> СТРАНИЦА
§ §

И стихи замечательные, Фели!
а я хотела притащить сюда кусок из интервью с Рейем Бредбери 2005 года.
Было оно или нет, но я впечатлилась и решила- можно и повториться)
И первый вопрос: в чем смысл жизни?
А что такое Вселенная? Это большой театр. А театру нужна публика. Мы — публика. Жизнь на Земле создана затем, чтобы свидетельствовать и наслаждаться спектаклем. Вот зачем мы здесь.
Если вам не нравится пьеса — выметайтесь к черту!
Я — часть публики, я смотрю на Вселенную, я аплодирую, я наслаждаюсь. Я благодарен ей за это. А Вселенная говорит мне: подожди, то-то еще будет! Будет больше, чем ты можешь себе представить. Будет нечто удивительное, нечто невозможное. Так что гляди в оба, чтобы ничего не упустить. ..
А потом как здорово быть частью публики, замирающей от восторга, наблюдающей все это.
В. -И вот как часть этой аудитории могу заявить: что за скверную пьесу нам порой показывают! Надо полагать, что в эти-то самые ближайшие годы, о которых вы говорите, помимо всего, что должно вызывать аплодисменты, нам наверняка также покажут спектакли о горестях и бедах. Наверняка и на будущий сезон в репертуаре этого театра останутся и трагедии неразделенной любви, и драмы о тяготах и лишениях. Так не прикажете ли и здесь благодарно хлопать, сэр?
Нужно принимать все. Каждый из нас проходит свою порцию испытаний. В конце концов, мы дойдем до смерти. Люди моего возраста умирают. Мне приходится признать это. Это входит в мою привилегию быть частью мироздания. И я говорю: хорошо, я умру. Люди стареют.

§ §

> ИЗВЛЕЧЁННЫЕ ЗАПИСИ

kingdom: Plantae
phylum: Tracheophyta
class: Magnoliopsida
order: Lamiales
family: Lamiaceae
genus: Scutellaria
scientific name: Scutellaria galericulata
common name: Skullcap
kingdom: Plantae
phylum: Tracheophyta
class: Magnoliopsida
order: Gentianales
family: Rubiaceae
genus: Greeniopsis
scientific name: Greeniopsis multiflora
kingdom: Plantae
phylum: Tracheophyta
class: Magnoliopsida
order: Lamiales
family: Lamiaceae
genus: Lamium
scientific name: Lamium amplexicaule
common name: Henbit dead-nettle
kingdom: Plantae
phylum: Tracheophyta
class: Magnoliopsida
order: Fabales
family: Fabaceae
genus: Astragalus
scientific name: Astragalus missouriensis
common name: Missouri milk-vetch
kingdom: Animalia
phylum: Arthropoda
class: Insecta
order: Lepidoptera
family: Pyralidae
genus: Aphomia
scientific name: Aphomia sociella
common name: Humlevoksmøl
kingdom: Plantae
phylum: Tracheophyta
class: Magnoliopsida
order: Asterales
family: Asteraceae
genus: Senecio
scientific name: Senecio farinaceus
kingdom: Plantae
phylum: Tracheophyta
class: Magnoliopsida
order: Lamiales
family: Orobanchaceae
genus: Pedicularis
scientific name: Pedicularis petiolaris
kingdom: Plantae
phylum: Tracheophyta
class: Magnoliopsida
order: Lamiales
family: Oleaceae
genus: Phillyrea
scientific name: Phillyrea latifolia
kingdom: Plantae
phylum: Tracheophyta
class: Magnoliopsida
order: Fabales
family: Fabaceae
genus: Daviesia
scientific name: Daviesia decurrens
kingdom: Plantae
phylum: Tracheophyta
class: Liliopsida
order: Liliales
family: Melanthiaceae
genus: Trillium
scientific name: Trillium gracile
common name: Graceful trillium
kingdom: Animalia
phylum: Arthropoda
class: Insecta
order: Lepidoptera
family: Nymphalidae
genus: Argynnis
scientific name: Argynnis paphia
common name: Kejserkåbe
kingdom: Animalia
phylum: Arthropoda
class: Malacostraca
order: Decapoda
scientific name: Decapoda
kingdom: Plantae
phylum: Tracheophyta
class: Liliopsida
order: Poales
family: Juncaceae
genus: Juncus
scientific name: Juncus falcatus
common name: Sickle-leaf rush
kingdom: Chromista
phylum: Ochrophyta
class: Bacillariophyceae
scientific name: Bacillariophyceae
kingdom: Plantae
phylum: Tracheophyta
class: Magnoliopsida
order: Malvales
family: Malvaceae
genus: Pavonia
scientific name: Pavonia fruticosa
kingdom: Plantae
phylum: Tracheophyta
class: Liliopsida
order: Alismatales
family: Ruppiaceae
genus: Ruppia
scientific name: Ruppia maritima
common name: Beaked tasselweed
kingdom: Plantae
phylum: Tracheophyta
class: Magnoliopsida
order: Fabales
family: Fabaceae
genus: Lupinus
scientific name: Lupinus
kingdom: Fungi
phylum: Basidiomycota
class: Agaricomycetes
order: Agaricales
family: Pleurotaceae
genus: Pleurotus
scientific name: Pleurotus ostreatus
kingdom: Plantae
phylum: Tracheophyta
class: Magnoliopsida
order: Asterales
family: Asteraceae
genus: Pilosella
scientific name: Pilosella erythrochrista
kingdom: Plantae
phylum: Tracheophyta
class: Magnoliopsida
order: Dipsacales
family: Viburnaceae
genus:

§ §

> ЗАДАНИЕ A
Почему, согласно тексту об интервью, на Земле создана жизнь? Ответьте одним–тремя предложениями.
> ЗАДАНИЕ B
Подхватите текст об интервью и продолжите его после последней фразы.

> ВЕРНЫЙ ОТВЕТ A
Вселенная — это большой театр, а театру нужна публика, и эта публика — мы. Поэтому жизнь на Земле создана затем, чтобы свидетельствовать и наслаждаться спектаклем.

> ВЕРНЫЙ ОТВЕТ B
В.-Но вот штука: я прихожу домой с поминок и пишу пьесу, или книгу, или короткий рассказ, или поэму. И смерть меня так просто не прихватит. Разве только Господь съездит мне по затылку бейсбольной битой. Понимаете ?
Каждое утро я просыпаюсь и говорю: это прекрасно! У меня то же чувство, что в двенадцать лет. Вот тогда я посмотрел на волоски, покрывающие руку, и подумал: «Позвольте, я ведь жив! Вот она — жизнь!» И в двенадцать лет я сказал себе: «Ты жив, ты жив — разве это не здорово?»
Поэтому надо принимать всё — все горести, самую смерть. Они есть. Но с другой стороны, есть и все чудеса любви, а одно это уже способно уравновесить всё остальное.
Я впервые влюбился в девятнадцать. Я вернулся домой вечером, заперся в ванной и заорал в потолок: «Господи, пусть бы каждый был так счастлив, как я сейчас!»
Моя мама подлетела к двери, говорит: «Рэй, что случилось? Тебе плохо?» А я сказал: «Мне очень хорошо, мама, мне очень хорошо».
Вот так все устроено: минуты испытаний сменяются мгновениями высшей радости.
В.-Откуда Вы все это знали в молодости, ведь Вы написали «Вино из одуванчиков», лет в тридцать?
Я пишу так, как великие французские живописцы, которые создавали свои полотна, нанося на холст точки.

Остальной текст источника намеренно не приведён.